[HowTo] Manual rollback with btrfs

Difficulty: ★★☆☆☆ :de: :uk:

Why roll back?
  • If Manjaro doesn’t want to boot into the graphical user interface.
  • If an update managed to break an application you need

Now btrfs pays off! With a good layout and snapper. Please read all of the instructions through to the end before you begin.
Only a few steps are necessary for a rollback:

Boot a rescue Manjaro

Either from CD or from a live USB stick or somewhere else. Under no circumstances use the btrfs volume that you want to repair.
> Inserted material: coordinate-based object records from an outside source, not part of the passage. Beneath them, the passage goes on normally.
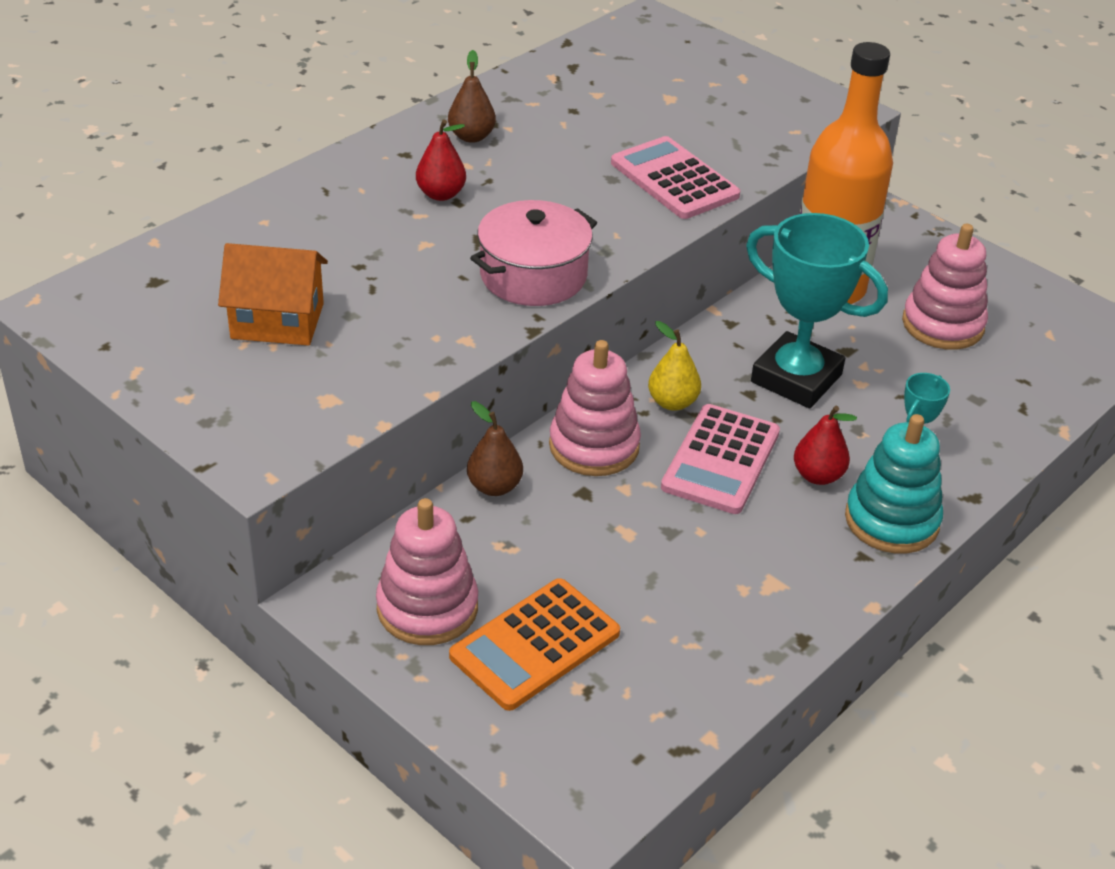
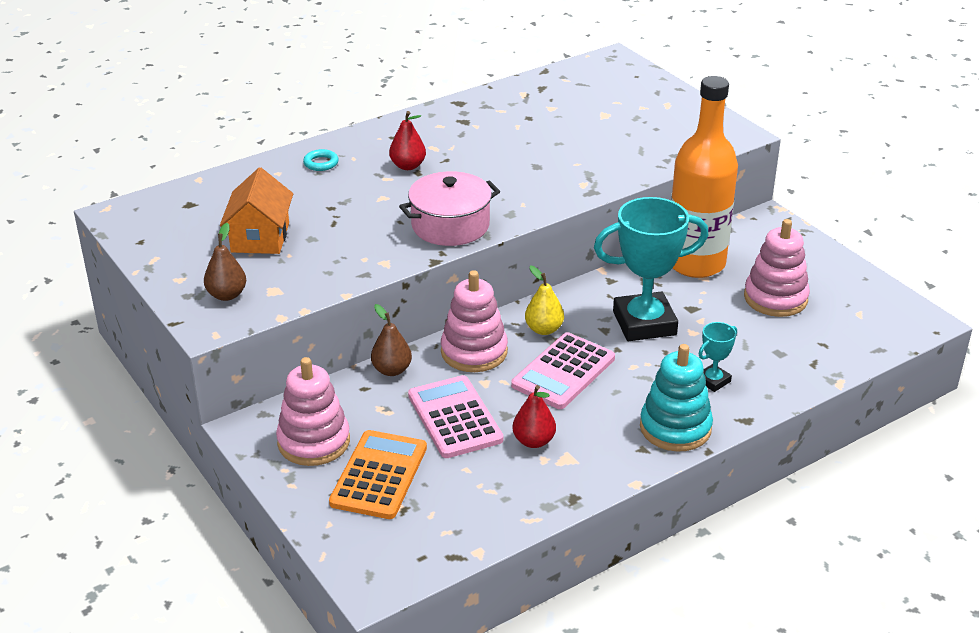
camera: 15 degrees right, 5 degrees down
(277, 321) = (260, 237): orange house -> orange house turned 75 degrees clockwise
(319, 201) = (321, 163): none -> turquoise ring
(471, 136) = (446, 129): brown pear -> brown pear (227, 295)
(535, 645) = (379, 475): orange calculator -> orange calculator turned 135 degrees clockwise
(674, 179) = (582, 171): pink calculator -> pink calculator (454, 418)
(796, 378) = (644, 323): turquoise trophy -> turquoise trophy turned 60 degrees counterclockwise
(818, 476) = (632, 391): red pear -> red pear (534, 441)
If the necessary programs are not there, install with:

pamac install btrfs-progs mc gparted
  • gparted: To get an overview of the device names of the drives
  • btrfs-progs: For creating and listing snapshots
  • mc: To control what is happening on the volume

:warning: The following is not a playground for experimentation.
All the following commands require you to be root, and not without reason. Please remember to check each command 3 times for typing errors. It’s all very easy. But it intervenes deeply in the system. No fear. Errors can be repaired. But that costs time and nerves unnecessarily.

So open 2 (!) terminals and become root in each one

sudo su

[details=“Where is the “good” snapshot?”]
First look at the disks with gparted and search for the device with the btrfs file system that should get the rollback. Then mount this volume in the 1st terminal:

mkdir /mnt/ROOT; cd /mnt/ROOT

My btrfs volume is /dev/nvme0n1p3 Please insert your device in the following command!

mount -t btrfs -o subvol=/ /dev/nvme0n1p3/ mnt/ROOT

From now on you can start mc in the 2nd terminal and see everything we do. The layout of the btrfs volume can also be seen there.

cd /mnt/ROOT; mc

In my layout, the system is at @ and the snapshots are under @snapshots. We are looking for the snapshot whose timestamp is so that the system was still OK at this point in time. Don’t worry, the data afterwards won’t be lost. For me this seems to be @snapshots/18330/snapshot
[/details]

Save the broken system state

My booting system is under @ , and my snapshots are under @snapshots. The @ is broken and must be cleared away. (rw-snapshots can be moved, and @ is an rw-snapshot) I switch in mc into the right window with TAB then into “directory” @snapshots , then TAB in the left window with F6 move the “@” and rename it to “kaputt1” . Or do this in the 1st terminal:

mv /mnt/ROOT/@ /mnt/ROOT/@snapshots/kaputt1

mc is a great way to control how this works.

Prepare the selected snapshot for booting

The system needs an rw snapshot to boot. But the snapshots that snapper takes are read-only for a reason. So we have to create a new rw-snapshot from the existing snapshot.

btrfs subvolume snapshot /mnt/ROOT/@snapshots/18330/snapshot /mnt/ROOT/@

We now make this snapshot the default

btrfs subvolume set-default @

Check again with mc! Then quit mc.

umount /mnt/ROOT

DONE

If you have selected the good snapshot the system will boot. I had to repeat the whole thing again with snapshot 18347 :wink:

clean up

A few days after the rollback you have to remove the now unnecessary snapshot with the broken file system. It’s called @ snapshots / kaputt1 This can be done from within the running system. (btrfs is great)

These instructions assume that the directory (/ boot) with the kernel (which can be changed during the update) is on the btrfs volume. This ensures that matching kernels, initramfs and modules are available for each snapshot. With a disconnected /boot drive (as was the case in the past), rolling back can be extremely difficult.